In our previous work (34), circulating klotho levels were inversely associated with GFR in CKD patients prior to dialysis, suggesting that klotho is largely affected by kidney function. There have been some conflicting data on the relationship between serum soluble klotho level and RRF in ESRD patients. Akimoto et al. (35) reported that urinary klotho level rather than serum klotho level was significantly related to RRF. In addition, it was also reported that serum klotho level was not associated with RRF, but was related to residual diuresis volume in a recently published paper (36). In this study, we investigated the association between log klotho and RRF in these patients and found that log klotho level was not related to RRF (γ = 0.118, p = 0.307). However, this should be interpreted with caution because 55 (71.4%) patients exhibited residual GFR < 1 mL/min/1.73 m2; thus the relationship between klotho and RRF could not be accurately assessed in our study.
This study had several limitations. First, the singlecenter, cross-sectional study design had inherent biases. The cross-sectional design did not allow causality to be determined between klotho and oxidative stress. Although klotho is reported to attenuate oxidative stress, recent studies showed that oxidative stress itself downregulates klotho expression (37,38).
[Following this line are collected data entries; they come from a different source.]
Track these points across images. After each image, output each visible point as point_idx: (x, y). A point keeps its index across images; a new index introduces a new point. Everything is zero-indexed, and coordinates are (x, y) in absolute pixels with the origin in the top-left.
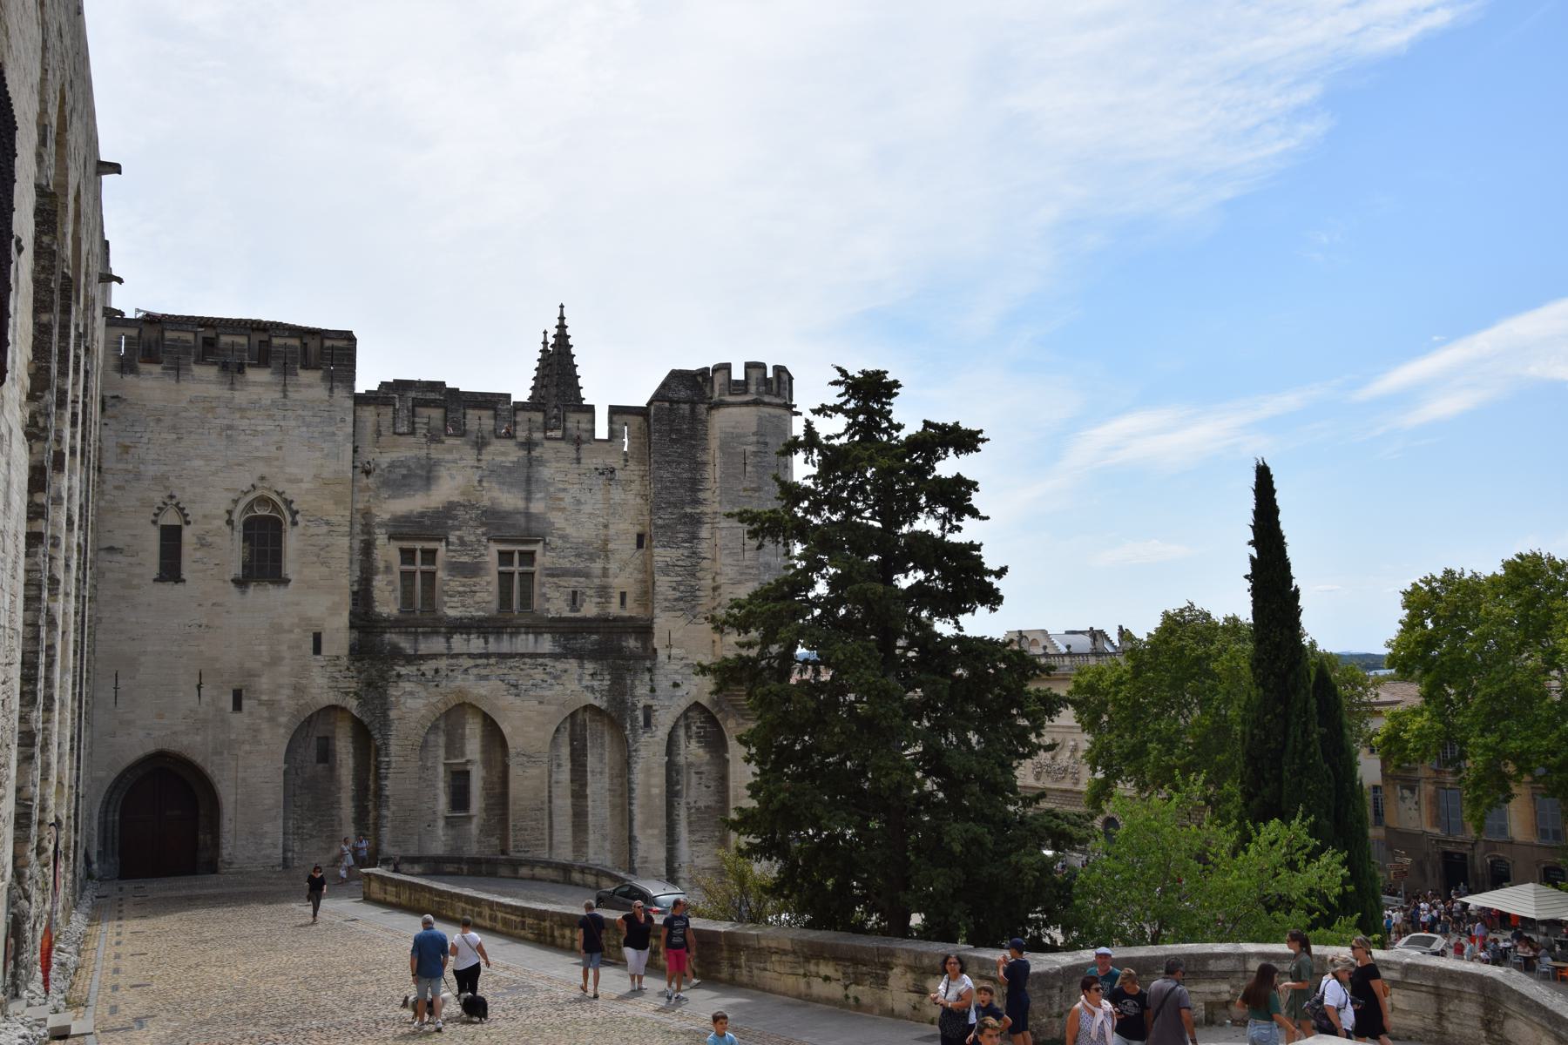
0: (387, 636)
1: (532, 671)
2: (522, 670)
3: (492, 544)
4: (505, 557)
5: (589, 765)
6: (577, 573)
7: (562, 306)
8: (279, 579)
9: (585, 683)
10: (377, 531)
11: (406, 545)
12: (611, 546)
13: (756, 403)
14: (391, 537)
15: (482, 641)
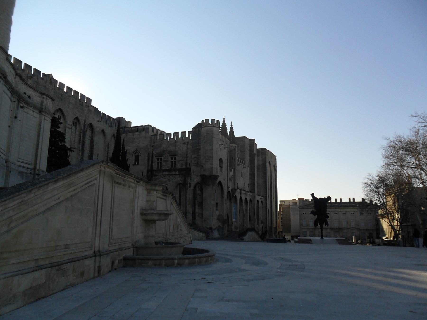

Klotho and oxidative stress might work together in a vicious cycle of reduction in klotho levels and aggravation of oxidative stress. Second, we did not measure FGF23 levels. In patients with CKD prior to dialysis, circulating klotho levels are inversely correlated with FGF23 levels (16,39). However, whether this relationship between klotho and FGF23 occurs in ESRD patients is unknown. A recent study showed that serum klotho levels were not correlated with FGF23 levels in patients with hemodialysis, suggesting that klotho-FGF23 relationship is altered in ESRD patients. Finally, patients with hemodialysis were not included in this study. Therefore, our findings cannot be extrapolated to the entire ESRD population. However, uremia per se is associated with increased oxidative stress activity (26–28). In addition, both hemodialysis and PD further enhance oxidative stress and contribute to a decrease in antioxidant capacity (3,6).
In conclusion, this study showed that circulating klotho levels were independently associated with oxidative stress in ESRD patients undergoing PD. Significant association of klotho with inflammation was attenuated after adjustment for oxidative stress, suggesting that klotho is more strongly correlated to oxidative stress than inflammation. However, our findings suggest hypotheses based on many previous experimental studies. Further studies with larger sample sizes are required to clarify the relationship between klotho, oxidative stress, and inflammation in ESRD patients.
Disclosures
All authors declared that there are no competing interests.
Acknowledgments
This study was supported by a faculty research grant of Yonsei University College of Medicine for 2012; and by a grant of the Korea Healthcare Technology R&D Project, Ministry of Health and Welfare, Republic of Korea (H10C2020).